3. Another issue that the investor faces if he invests in FMPs is the portfolio risk. If anything goes wrong in the portfolio of that FMP, then the investor is at the mercy of the fund house and he cannot take any corrective action immediately. Now, let’s see how open-ended mutual funds are beneficial in this aspect. Had the investor put the money in an open-ended debt scheme of the same fund house with the same underlying securities, at least he would have had the choice to take money out whenever he perceived risk. He wouldn’t suffer that kind of losses which he would have suffered later on, because in case of FMPs, the asset management company doesn’t mark to market immediately. On the other hand, in the case of openended schemes, marking to market happens on a regular basis and so the investor has enough time to take corrective actions anytime he wants. A very relevant example of such a situation was the maturing of one of Kotak’s FMPs a few days ago, where the exposure was in Essel Group and now the FMP holders haven’t received the entire amount.

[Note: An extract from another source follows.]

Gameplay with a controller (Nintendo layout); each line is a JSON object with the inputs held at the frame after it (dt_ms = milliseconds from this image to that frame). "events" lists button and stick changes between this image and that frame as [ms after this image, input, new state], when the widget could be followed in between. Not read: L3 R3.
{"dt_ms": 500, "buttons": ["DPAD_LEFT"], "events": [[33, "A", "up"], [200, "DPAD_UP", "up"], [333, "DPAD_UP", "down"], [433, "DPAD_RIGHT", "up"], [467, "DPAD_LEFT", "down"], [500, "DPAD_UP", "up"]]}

4. An important point one needs to keep in mind is that FMPs come with a very short opening. When the FMPs open, the asset management company collects money in a short period of time and the investing window is also short. To get papers and bonds matching the maturity of the FMP in such a short period of time becomes very difficult. So what happens is that portfolio of the FMP is not very well diversified and the quality of the portfolio also suffers, which does not happen in an open-ended scheme. For instance, in open ended mutual fund, the typical holding of a single security is not more than 2-3%. But in case of FMPs, the holding in a single security can be very high and in a particular group it can be as high as 25%.
Given these kind of situations, it is not in the interest of investors to subscribe to FMPs. They defy the very logic of mutual fund where the portfolio has to be diversified and the return has to be market linked. Though the returns look predictable in FMPs, they are often misguiding. These are perils of predictable data.